JAKARTA (Reuters) - Mini-hydro power, waste water and geothermal projects are shaping up as favorites among green investors eyeing Indonesia, but regulatory problems are holding back a potentially lucrative sector, investors said on Tuesday.

These policy hurdles could leave Southeast Asia's biggest economy struggling to attract the investment needed to meet its targets to grow power supply and cut greenhouse gas emissions, and keep carbon developers focused on China and India instead.

Swedish carbon credit trader Tricorona AB, which specializes in sourcing, developing and trading offsets from greenhouse gas reduction projects, is eyeing four or five emissions reductions and renewable energy projects in Indonesia, said Sushila Maharjan, a Tricorona director.

"We have projects we are working on here but getting the right information at the right time, to feel comfortable that there is a solid project, it takes so long here," she told Reuters at a green investment conference in Jakarta. "There's some regulatory and policy barriers."

Problems with land acquisition, conflicting regulations, and graft have thwarted infrastructure development in Indonesia, leaving it lagging regional rivals in attracting foreign direct investment.

China and India are the largest sources of U.N.-backed carbon offsets, which big European or Japanese polluters can buy to meet emissions reductions targets.

Tricorona, which has 63.8 million offsets in the pipeline for delivery between 2013 and 2020 and was bought by Barclays Plc in June, is working on deals in Indonesia on biofuels and waste water projects and on one 50 megawatt (MW) geothermal project, Maharjan said.

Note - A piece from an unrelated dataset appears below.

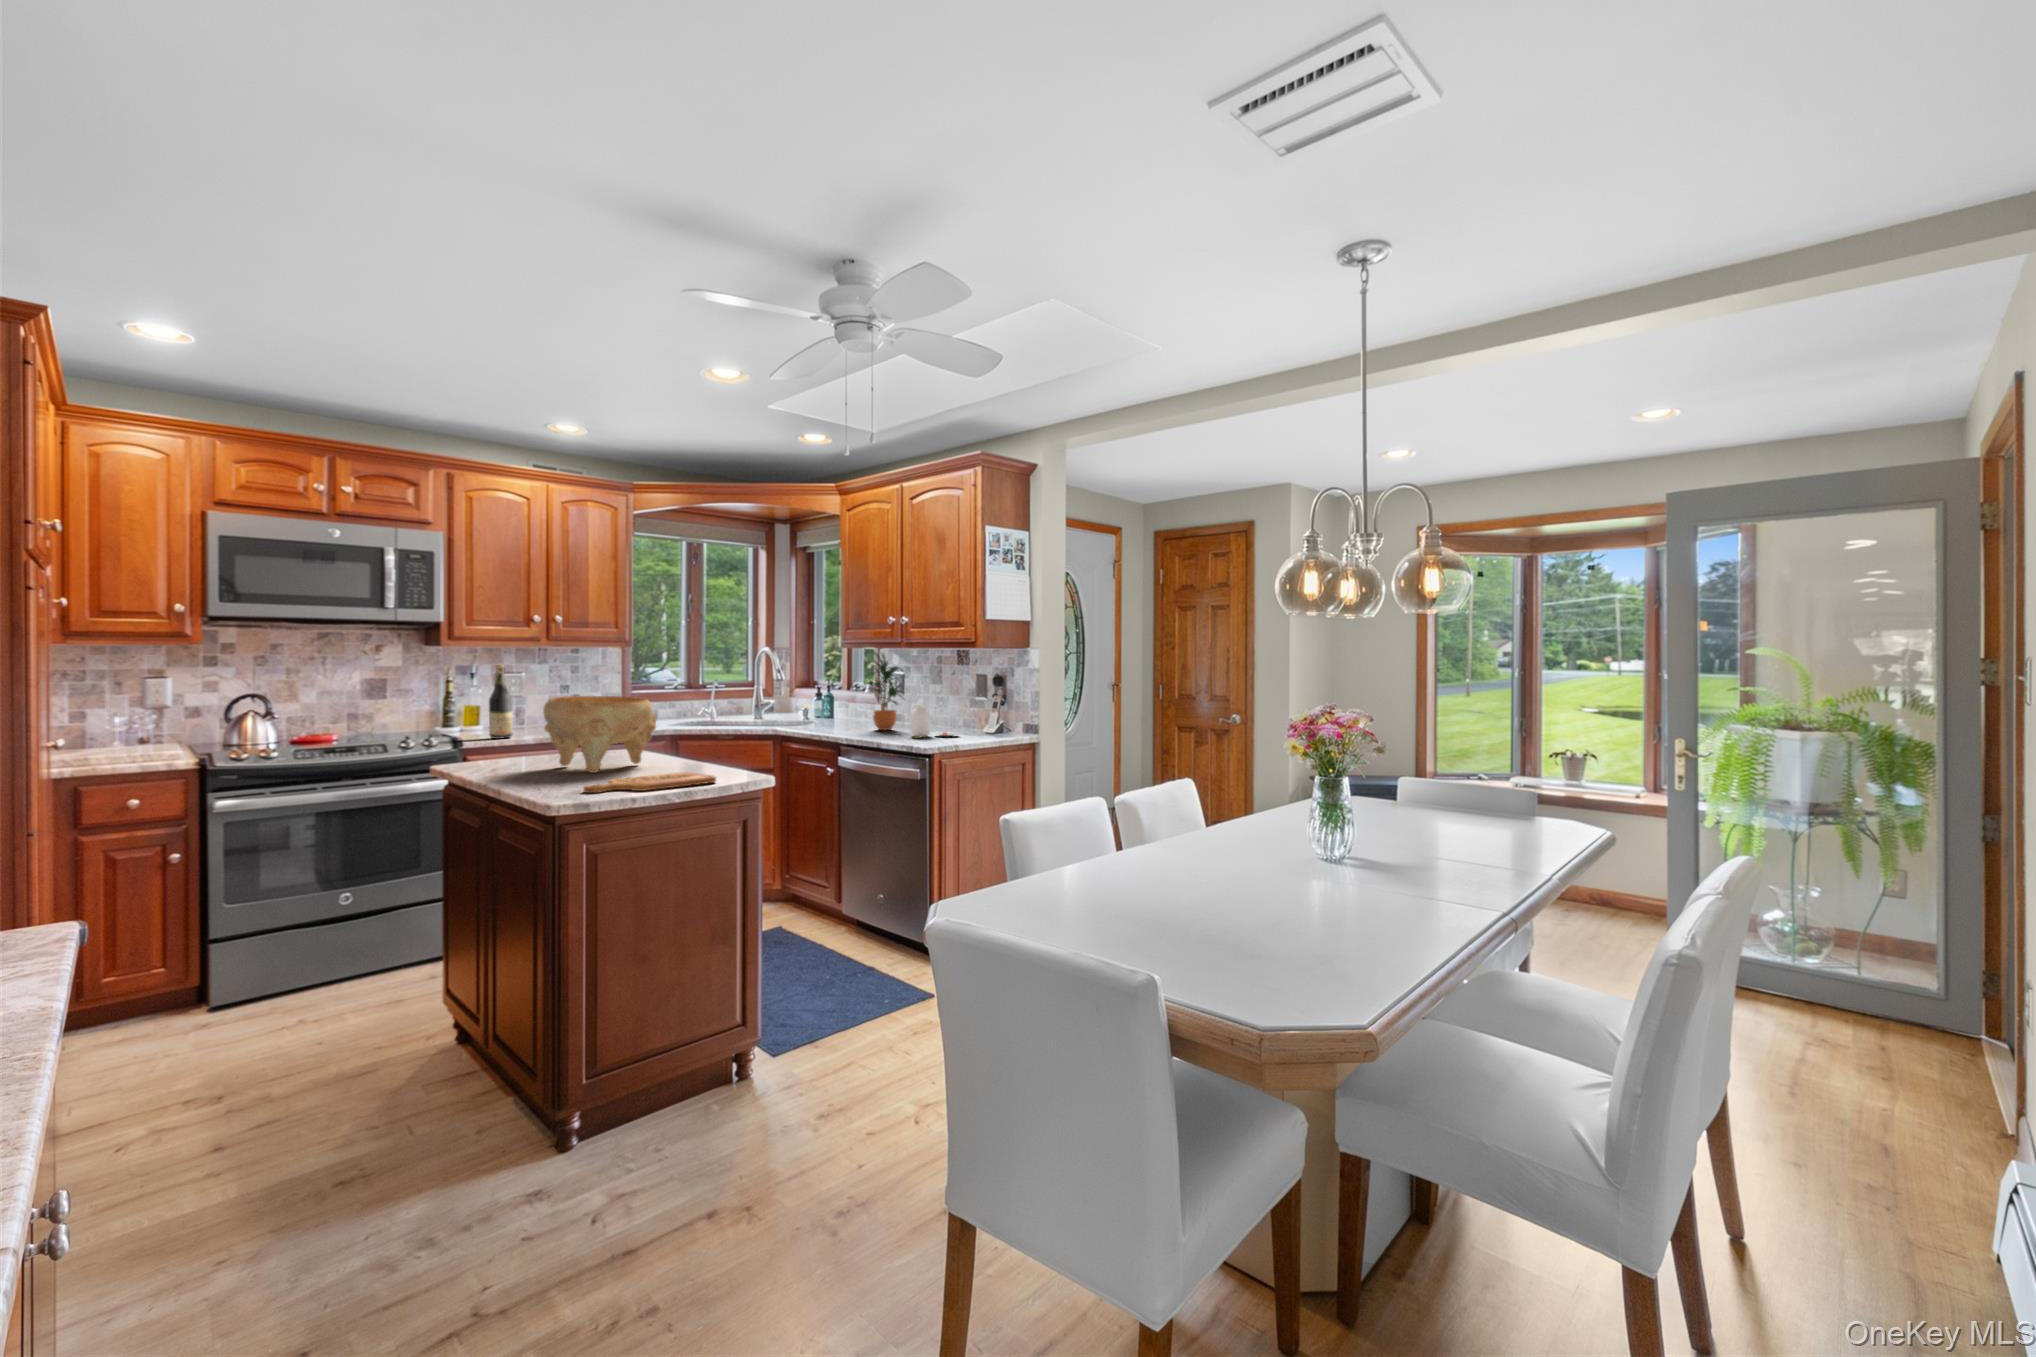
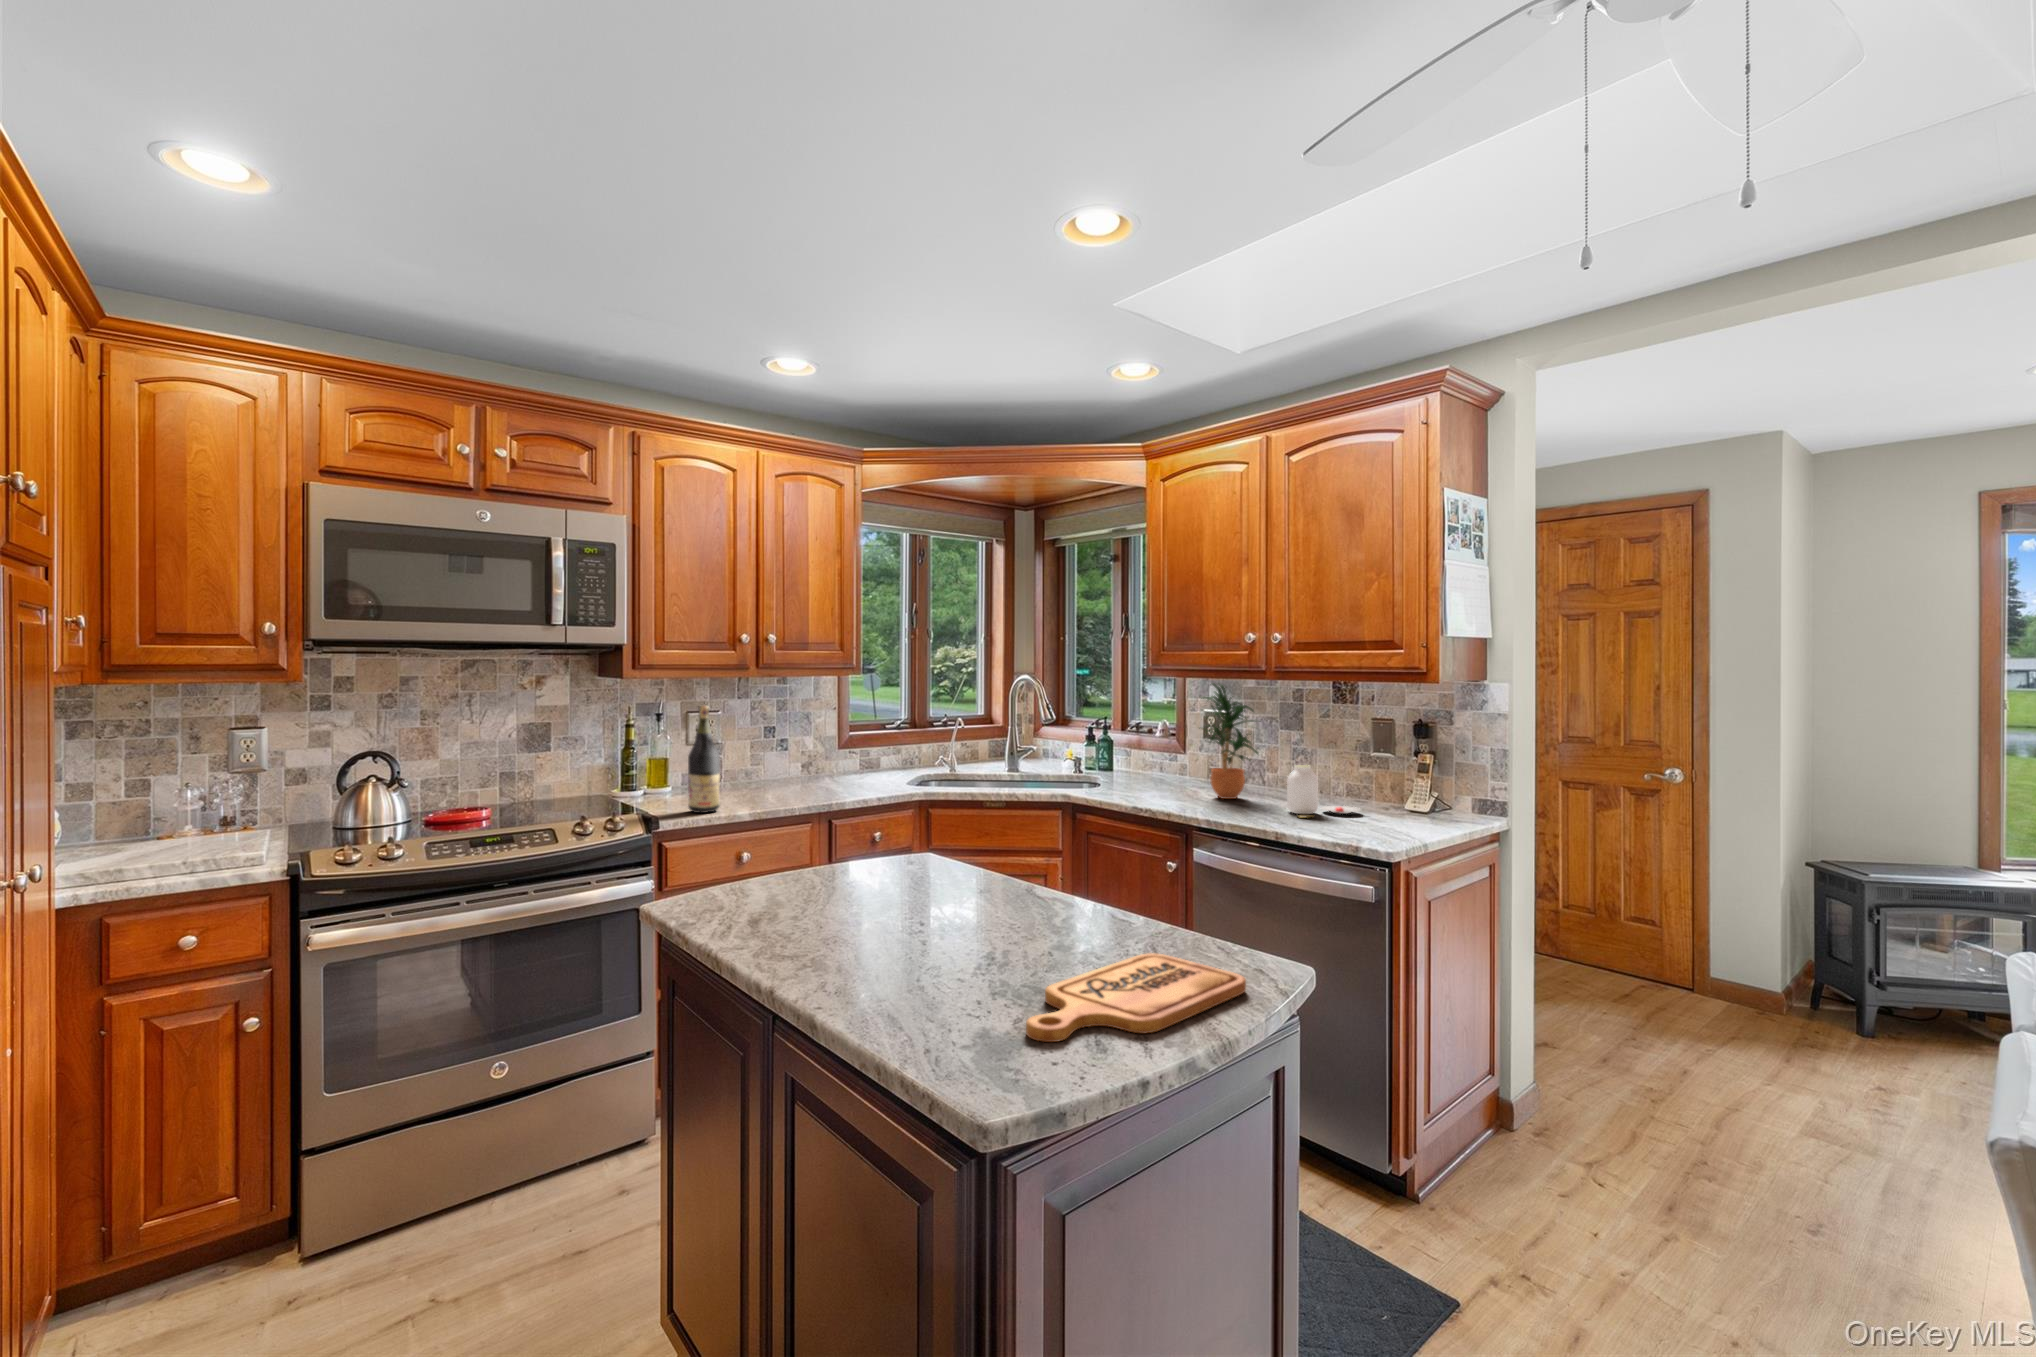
decorative bowl: present [543,696,656,773] -> none [848,780,1031,935]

If realized, the combined projects would create 400,000 offsets per year.

Indonesia boasts the potential to produce an estimated 27,000 MW of geothermal power, thanks to its many volcanoes, but technical risks and the cost of exploration may turn off investors looking for a quick return.

"For the short term, mini-hydro, waste water have shorter lead times and with initial capital you can make it happen within a year," she said.

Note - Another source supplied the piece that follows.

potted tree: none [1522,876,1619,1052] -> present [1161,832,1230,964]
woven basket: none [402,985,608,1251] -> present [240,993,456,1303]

Indonesia has vowed to cut its greenhouse gas emissions by at least 26 percent from business-as-usual levels by 2020, and to improve an electricity system prone to blackouts by building new coal-fired and renewable power plants.

Mari Yoshitaka from Mitsubishi UFJ Morgan Stanley Securities said that Japan was still interested in geothermal in Indonesia.

"The Japanese government is very keen on Indonesia. We are looking at geothermal," she said. "For Japanese industry, our technology is quite good so a lot of our companies would be interested."

Frederic Crampe, managing director of ReEx Capital Asia -- which arranges financing for green projects -- said his firm had been turned off by Indonesia's huge fossil fuel subsidies, low electricity tariff and weak land acquisition laws.

"In Indonesia, the reason we haven't done that much work, is because there are a lot of restrictions and distortions in the market," he said, adding that more incentives for green investors were needed.

"It would be great if there was a fund to support the cost of geothermal exploration, like in oil and gas."

He said investors were aware reform was taking place in Indonesia, which raised electricity tariffs by an average of 10 percent this month.

"The Indonesia government, with the tariff increase, is probably going in the right direction. But are they doing it fast enough?"